■ WHAT THE TASK ASKS: Please give back word for word the lines of the material below between the line containing "right ear: (812, 8)" and the line containing "right shoulder: (1002, 321)", inclusive.
+--
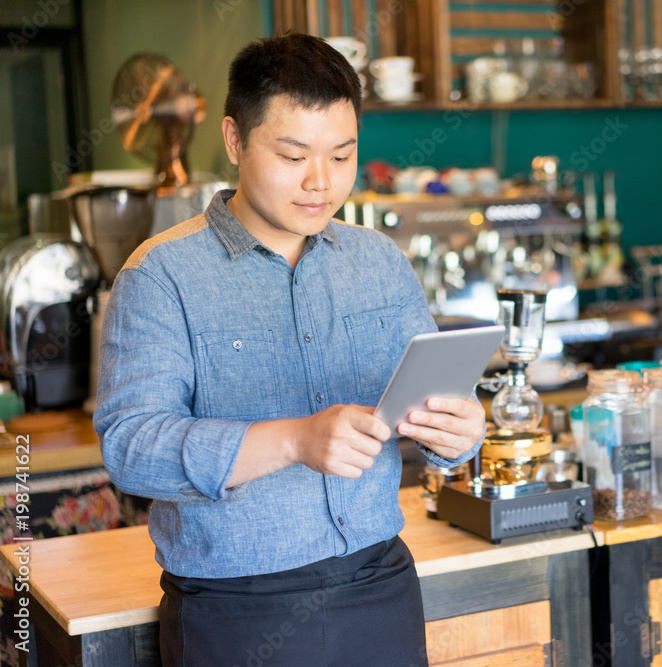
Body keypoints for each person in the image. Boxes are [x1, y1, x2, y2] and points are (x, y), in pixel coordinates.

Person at [94, 33, 486, 666]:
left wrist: (460, 430)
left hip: (382, 590)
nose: (320, 182)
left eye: (341, 155)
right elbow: (132, 450)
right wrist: (295, 442)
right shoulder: (161, 275)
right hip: (234, 612)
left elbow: (447, 423)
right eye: (292, 154)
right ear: (234, 140)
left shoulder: (380, 263)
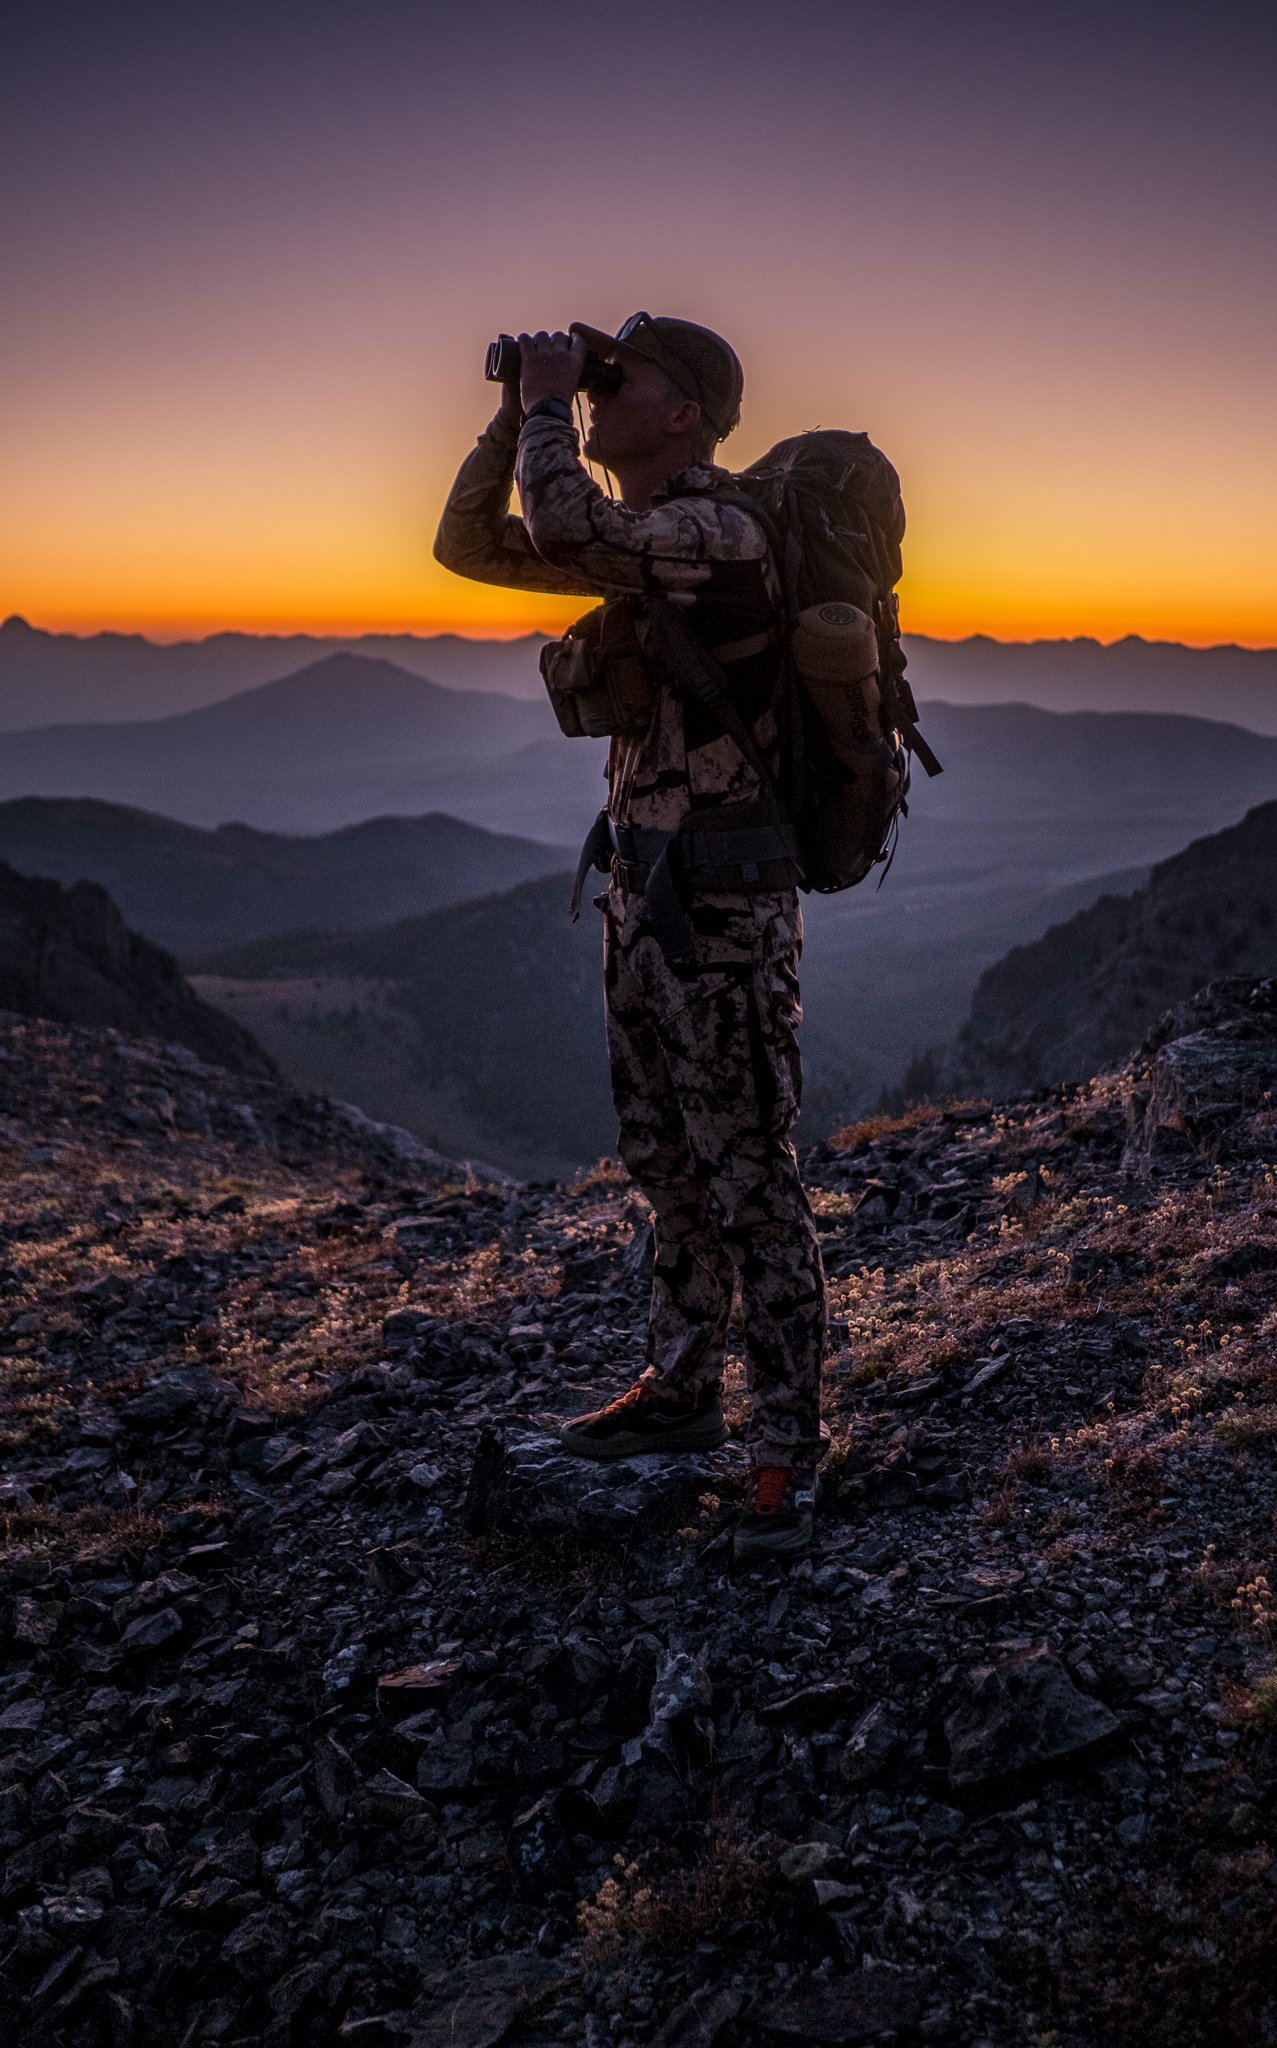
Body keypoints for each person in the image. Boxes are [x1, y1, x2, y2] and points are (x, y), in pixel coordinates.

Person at [433, 315, 825, 1561]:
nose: (600, 397)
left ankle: (785, 1448)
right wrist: (515, 415)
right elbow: (465, 543)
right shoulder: (648, 549)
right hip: (646, 903)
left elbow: (563, 523)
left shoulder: (716, 533)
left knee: (749, 1174)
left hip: (721, 918)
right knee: (666, 1164)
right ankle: (679, 1390)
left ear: (687, 418)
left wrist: (548, 400)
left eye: (622, 381)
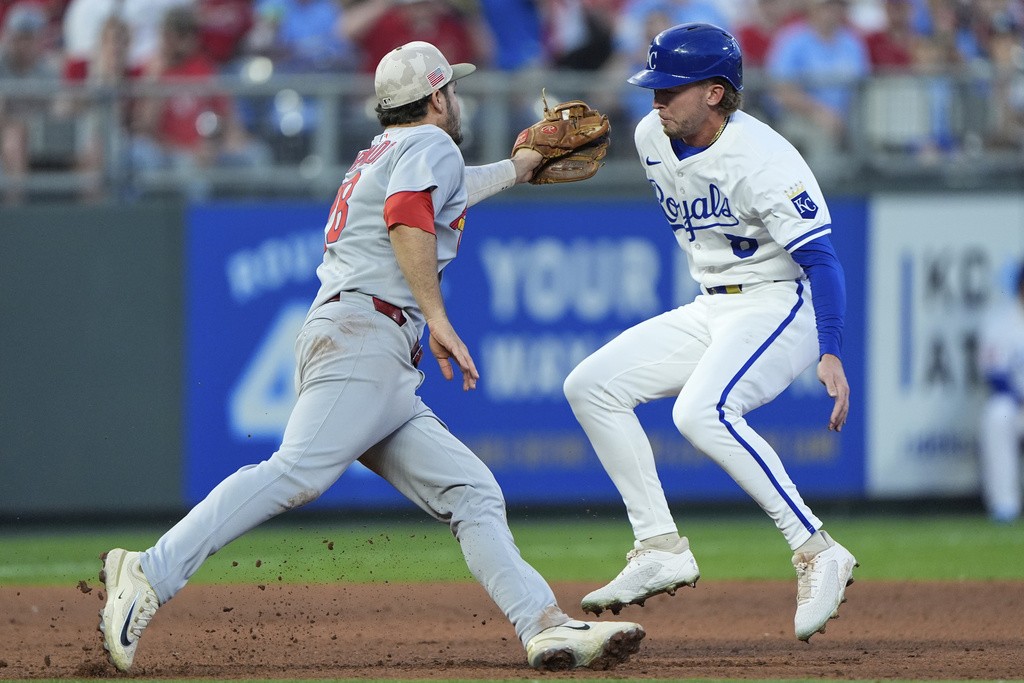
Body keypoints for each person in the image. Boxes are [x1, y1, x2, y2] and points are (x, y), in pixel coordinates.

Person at [97, 39, 646, 674]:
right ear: (438, 96)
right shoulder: (431, 144)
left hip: (366, 345)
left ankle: (544, 626)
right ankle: (150, 572)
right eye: (453, 90)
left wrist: (519, 167)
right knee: (296, 472)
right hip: (366, 336)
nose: (457, 100)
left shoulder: (385, 151)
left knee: (471, 492)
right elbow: (408, 214)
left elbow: (445, 191)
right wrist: (438, 317)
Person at [562, 22, 858, 642]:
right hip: (713, 303)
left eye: (672, 88)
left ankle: (816, 547)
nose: (657, 99)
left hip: (782, 302)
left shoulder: (765, 159)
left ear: (716, 93)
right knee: (591, 386)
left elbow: (823, 261)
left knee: (701, 413)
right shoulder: (650, 135)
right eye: (653, 86)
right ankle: (659, 546)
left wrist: (830, 349)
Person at [763, 0, 869, 180]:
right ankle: (824, 196)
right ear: (812, 8)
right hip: (798, 116)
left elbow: (863, 87)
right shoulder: (792, 39)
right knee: (819, 139)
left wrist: (842, 116)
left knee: (870, 134)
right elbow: (781, 90)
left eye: (838, 5)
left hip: (846, 115)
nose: (832, 11)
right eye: (827, 5)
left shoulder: (852, 42)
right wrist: (821, 113)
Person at [977, 261, 1024, 524]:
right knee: (997, 414)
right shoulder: (1002, 321)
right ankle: (1005, 506)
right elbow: (995, 374)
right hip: (1017, 407)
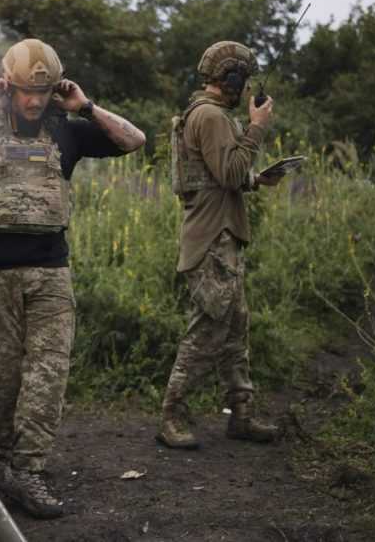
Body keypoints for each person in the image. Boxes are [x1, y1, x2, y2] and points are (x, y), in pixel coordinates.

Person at [0, 38, 145, 518]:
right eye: (24, 91)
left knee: (48, 371)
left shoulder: (67, 130)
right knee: (2, 378)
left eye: (42, 93)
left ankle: (28, 469)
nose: (34, 101)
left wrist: (85, 106)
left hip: (49, 272)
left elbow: (134, 140)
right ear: (9, 84)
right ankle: (7, 464)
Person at [158, 40, 284, 450]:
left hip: (221, 236)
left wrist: (257, 179)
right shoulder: (211, 116)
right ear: (229, 78)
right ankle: (172, 415)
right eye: (242, 80)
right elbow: (229, 173)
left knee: (234, 329)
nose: (245, 88)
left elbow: (218, 175)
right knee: (208, 329)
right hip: (212, 240)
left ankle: (241, 413)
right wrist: (257, 128)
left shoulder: (208, 115)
+--
■ ANSWER TO THE PROBLEM:
right ear: (812, 8)
right hip: (798, 116)
left elbow: (863, 87)
right shoulder: (792, 39)
right knee: (819, 139)
left wrist: (842, 116)
left knee: (870, 134)
right elbow: (781, 90)
left eye: (838, 5)
left hip: (846, 115)
nose: (832, 11)
right eye: (827, 5)
left shoulder: (852, 42)
right wrist: (821, 113)
Person at [977, 261, 1024, 524]:
right knee: (997, 414)
right shoulder: (1002, 321)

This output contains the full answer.